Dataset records
◇ ◇ ◇
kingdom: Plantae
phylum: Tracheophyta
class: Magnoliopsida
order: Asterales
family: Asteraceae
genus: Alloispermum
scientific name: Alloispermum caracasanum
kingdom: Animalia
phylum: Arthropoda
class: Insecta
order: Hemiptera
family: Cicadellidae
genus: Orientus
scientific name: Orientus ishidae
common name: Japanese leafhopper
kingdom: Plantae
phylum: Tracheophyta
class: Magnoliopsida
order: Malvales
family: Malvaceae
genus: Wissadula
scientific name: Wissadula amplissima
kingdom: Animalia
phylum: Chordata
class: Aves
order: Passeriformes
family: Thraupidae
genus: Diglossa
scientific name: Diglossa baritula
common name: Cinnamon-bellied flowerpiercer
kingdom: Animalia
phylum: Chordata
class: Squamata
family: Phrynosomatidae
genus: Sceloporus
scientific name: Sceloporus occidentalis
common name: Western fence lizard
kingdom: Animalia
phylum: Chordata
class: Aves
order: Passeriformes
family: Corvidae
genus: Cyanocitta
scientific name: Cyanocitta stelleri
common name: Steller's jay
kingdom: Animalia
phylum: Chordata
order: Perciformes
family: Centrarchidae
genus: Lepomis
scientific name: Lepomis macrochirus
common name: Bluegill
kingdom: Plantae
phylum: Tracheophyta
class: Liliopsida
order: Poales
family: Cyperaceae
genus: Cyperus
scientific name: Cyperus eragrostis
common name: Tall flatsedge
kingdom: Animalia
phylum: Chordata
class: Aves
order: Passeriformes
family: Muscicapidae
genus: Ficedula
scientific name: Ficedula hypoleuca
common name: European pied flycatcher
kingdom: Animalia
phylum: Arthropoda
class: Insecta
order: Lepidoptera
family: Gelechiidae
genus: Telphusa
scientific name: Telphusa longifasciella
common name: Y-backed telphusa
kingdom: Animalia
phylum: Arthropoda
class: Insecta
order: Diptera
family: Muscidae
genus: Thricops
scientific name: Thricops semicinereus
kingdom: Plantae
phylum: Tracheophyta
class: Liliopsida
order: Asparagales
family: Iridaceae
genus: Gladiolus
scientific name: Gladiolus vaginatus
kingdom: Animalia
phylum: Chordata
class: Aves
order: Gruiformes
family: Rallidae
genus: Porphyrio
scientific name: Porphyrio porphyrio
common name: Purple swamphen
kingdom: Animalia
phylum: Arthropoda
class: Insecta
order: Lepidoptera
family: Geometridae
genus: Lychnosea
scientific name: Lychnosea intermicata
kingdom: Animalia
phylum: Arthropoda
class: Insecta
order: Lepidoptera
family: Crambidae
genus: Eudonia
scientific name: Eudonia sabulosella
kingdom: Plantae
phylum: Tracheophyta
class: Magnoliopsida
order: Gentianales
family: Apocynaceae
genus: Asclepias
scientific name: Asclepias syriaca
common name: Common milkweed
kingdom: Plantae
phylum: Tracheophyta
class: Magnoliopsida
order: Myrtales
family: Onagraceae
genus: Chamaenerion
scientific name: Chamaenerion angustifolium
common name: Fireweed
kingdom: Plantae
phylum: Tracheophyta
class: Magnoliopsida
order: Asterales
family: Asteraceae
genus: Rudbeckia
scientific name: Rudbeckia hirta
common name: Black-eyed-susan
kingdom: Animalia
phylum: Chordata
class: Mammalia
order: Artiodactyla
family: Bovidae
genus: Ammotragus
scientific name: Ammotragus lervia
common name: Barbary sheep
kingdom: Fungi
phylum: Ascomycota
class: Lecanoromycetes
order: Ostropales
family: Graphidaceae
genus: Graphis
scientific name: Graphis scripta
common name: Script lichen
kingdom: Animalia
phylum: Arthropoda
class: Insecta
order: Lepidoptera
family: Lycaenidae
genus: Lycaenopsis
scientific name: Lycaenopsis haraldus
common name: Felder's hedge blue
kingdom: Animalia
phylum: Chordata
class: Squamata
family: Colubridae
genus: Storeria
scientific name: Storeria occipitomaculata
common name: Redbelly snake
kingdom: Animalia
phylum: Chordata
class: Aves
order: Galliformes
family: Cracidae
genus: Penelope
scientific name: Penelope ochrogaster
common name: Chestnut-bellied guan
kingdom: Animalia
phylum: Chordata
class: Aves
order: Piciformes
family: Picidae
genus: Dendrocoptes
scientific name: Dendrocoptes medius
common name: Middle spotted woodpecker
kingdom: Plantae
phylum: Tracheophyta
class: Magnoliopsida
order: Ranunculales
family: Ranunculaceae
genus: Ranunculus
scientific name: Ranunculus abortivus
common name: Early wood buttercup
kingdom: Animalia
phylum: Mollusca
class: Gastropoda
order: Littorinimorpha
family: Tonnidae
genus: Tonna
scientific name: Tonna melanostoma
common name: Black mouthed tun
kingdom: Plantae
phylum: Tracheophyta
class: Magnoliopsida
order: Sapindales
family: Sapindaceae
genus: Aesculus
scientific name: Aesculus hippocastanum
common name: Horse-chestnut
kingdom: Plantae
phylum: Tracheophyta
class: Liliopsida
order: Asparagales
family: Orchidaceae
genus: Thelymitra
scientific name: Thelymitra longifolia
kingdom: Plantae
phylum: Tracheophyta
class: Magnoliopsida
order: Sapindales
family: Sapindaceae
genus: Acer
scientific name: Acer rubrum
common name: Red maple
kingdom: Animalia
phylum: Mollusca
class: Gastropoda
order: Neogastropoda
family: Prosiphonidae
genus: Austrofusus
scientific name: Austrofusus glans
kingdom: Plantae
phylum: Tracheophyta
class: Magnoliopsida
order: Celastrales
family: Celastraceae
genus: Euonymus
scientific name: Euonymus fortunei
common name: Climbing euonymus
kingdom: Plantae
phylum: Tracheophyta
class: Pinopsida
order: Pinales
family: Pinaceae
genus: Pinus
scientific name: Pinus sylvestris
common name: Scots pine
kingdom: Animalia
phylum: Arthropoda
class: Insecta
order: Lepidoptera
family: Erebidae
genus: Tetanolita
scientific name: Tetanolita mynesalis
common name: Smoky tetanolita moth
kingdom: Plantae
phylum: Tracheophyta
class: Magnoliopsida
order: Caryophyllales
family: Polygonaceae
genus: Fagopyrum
◇ ◇ ◇
Stated task
Rewrite the items above, substituting "vernacular name" for every "common name" and leaving all other text unchanged.

Right answer
kingdom: Plantae
phylum: Tracheophyta
class: Magnoliopsida
order: Asterales
family: Asteraceae
genus: Alloispermum
scientific name: Alloispermum caracasanum
kingdom: Animalia
phylum: Arthropoda
class: Insecta
order: Hemiptera
family: Cicadellidae
genus: Orientus
scientific name: Orientus ishidae
vernacular name: Japanese leafhopper
kingdom: Plantae
phylum: Tracheophyta
class: Magnoliopsida
order: Malvales
family: Malvaceae
genus: Wissadula
scientific name: Wissadula amplissima
kingdom: Animalia
phylum: Chordata
class: Aves
order: Passeriformes
family: Thraupidae
genus: Diglossa
scientific name: Diglossa baritula
vernacular name: Cinnamon-bellied flowerpiercer
kingdom: Animalia
phylum: Chordata
class: Squamata
family: Phrynosomatidae
genus: Sceloporus
scientific name: Sceloporus occidentalis
vernacular name: Western fence lizard
kingdom: Animalia
phylum: Chordata
class: Aves
order: Passeriformes
family: Corvidae
genus: Cyanocitta
scientific name: Cyanocitta stelleri
vernacular name: Steller's jay
kingdom: Animalia
phylum: Chordata
order: Perciformes
family: Centrarchidae
genus: Lepomis
scientific name: Lepomis macrochirus
vernacular name: Bluegill
kingdom: Plantae
phylum: Tracheophyta
class: Liliopsida
order: Poales
family: Cyperaceae
genus: Cyperus
scientific name: Cyperus eragrostis
vernacular name: Tall flatsedge
kingdom: Animalia
phylum: Chordata
class: Aves
order: Passeriformes
family: Muscicapidae
genus: Ficedula
scientific name: Ficedula hypoleuca
vernacular name: European pied flycatcher
kingdom: Animalia
phylum: Arthropoda
class: Insecta
order: Lepidoptera
family: Gelechiidae
genus: Telphusa
scientific name: Telphusa longifasciella
vernacular name: Y-backed telphusa
kingdom: Animalia
phylum: Arthropoda
class: Insecta
order: Diptera
family: Muscidae
genus: Thricops
scientific name: Thricops semicinereus
kingdom: Plantae
phylum: Tracheophyta
class: Liliopsida
order: Asparagales
family: Iridaceae
genus: Gladiolus
scientific name: Gladiolus vaginatus
kingdom: Animalia
phylum: Chordata
class: Aves
order: Gruiformes
family: Rallidae
genus: Porphyrio
scientific name: Porphyrio porphyrio
vernacular name: Purple swamphen
kingdom: Animalia
phylum: Arthropoda
class: Insecta
order: Lepidoptera
family: Geometridae
genus: Lychnosea
scientific name: Lychnosea intermicata
kingdom: Animalia
phylum: Arthropoda
class: Insecta
order: Lepidoptera
family: Crambidae
genus: Eudonia
scientific name: Eudonia sabulosella
kingdom: Plantae
phylum: Tracheophyta
class: Magnoliopsida
order: Gentianales
family: Apocynaceae
genus: Asclepias
scientific name: Asclepias syriaca
vernacular name: Common milkweed
kingdom: Plantae
phylum: Tracheophyta
class: Magnoliopsida
order: Myrtales
family: Onagraceae
genus: Chamaenerion
scientific name: Chamaenerion angustifolium
vernacular name: Fireweed
kingdom: Plantae
phylum: Tracheophyta
class: Magnoliopsida
order: Asterales
family: Asteraceae
genus: Rudbeckia
scientific name: Rudbeckia hirta
vernacular name: Black-eyed-susan
kingdom: Animalia
phylum: Chordata
class: Mammalia
order: Artiodactyla
family: Bovidae
genus: Ammotragus
scientific name: Ammotragus lervia
vernacular name: Barbary sheep
kingdom: Fungi
phylum: Ascomycota
class: Lecanoromycetes
order: Ostropales
family: Graphidaceae
genus: Graphis
scientific name: Graphis scripta
vernacular name: Script lichen
kingdom: Animalia
phylum: Arthropoda
class: Insecta
order: Lepidoptera
family: Lycaenidae
genus: Lycaenopsis
scientific name: Lycaenopsis haraldus
vernacular name: Felder's hedge blue
kingdom: Animalia
phylum: Chordata
class: Squamata
family: Colubridae
genus: Storeria
scientific name: Storeria occipitomaculata
vernacular name: Redbelly snake
kingdom: Animalia
phylum: Chordata
class: Aves
order: Galliformes
family: Cracidae
genus: Penelope
scientific name: Penelope ochrogaster
vernacular name: Chestnut-bellied guan
kingdom: Animalia
phylum: Chordata
class: Aves
order: Piciformes
family: Picidae
genus: Dendrocoptes
scientific name: Dendrocoptes medius
vernacular name: Middle spotted woodpecker
kingdom: Plantae
phylum: Tracheophyta
class: Magnoliopsida
order: Ranunculales
family: Ranunculaceae
genus: Ranunculus
scientific name: Ranunculus abortivus
vernacular name: Early wood buttercup
kingdom: Animalia
phylum: Mollusca
class: Gastropoda
order: Littorinimorpha
family: Tonnidae
genus: Tonna
scientific name: Tonna melanostoma
vernacular name: Black mouthed tun
kingdom: Plantae
phylum: Tracheophyta
class: Magnoliopsida
order: Sapindales
family: Sapindaceae
genus: Aesculus
scientific name: Aesculus hippocastanum
vernacular name: Horse-chestnut
kingdom: Plantae
phylum: Tracheophyta
class: Liliopsida
order: Asparagales
family: Orchidaceae
genus: Thelymitra
scientific name: Thelymitra longifolia
kingdom: Plantae
phylum: Tracheophyta
class: Magnoliopsida
order: Sapindales
family: Sapindaceae
genus: Acer
scientific name: Acer rubrum
vernacular name: Red maple
kingdom: Animalia
phylum: Mollusca
class: Gastropoda
order: Neogastropoda
family: Prosiphonidae
genus: Austrofusus
scientific name: Austrofusus glans
kingdom: Plantae
phylum: Tracheophyta
class: Magnoliopsida
order: Celastrales
family: Celastraceae
genus: Euonymus
scientific name: Euonymus fortunei
vernacular name: Climbing euonymus
kingdom: Plantae
phylum: Tracheophyta
class: Pinopsida
order: Pinales
family: Pinaceae
genus: Pinus
scientific name: Pinus sylvestris
vernacular name: Scots pine
kingdom: Animalia
phylum: Arthropoda
class: Insecta
order: Lepidoptera
family: Erebidae
genus: Tetanolita
scientific name: Tetanolita mynesalis
vernacular name: Smoky tetanolita moth
kingdom: Plantae
phylum: Tracheophyta
class: Magnoliopsida
order: Caryophyllales
family: Polygonaceae
genus: Fagopyrum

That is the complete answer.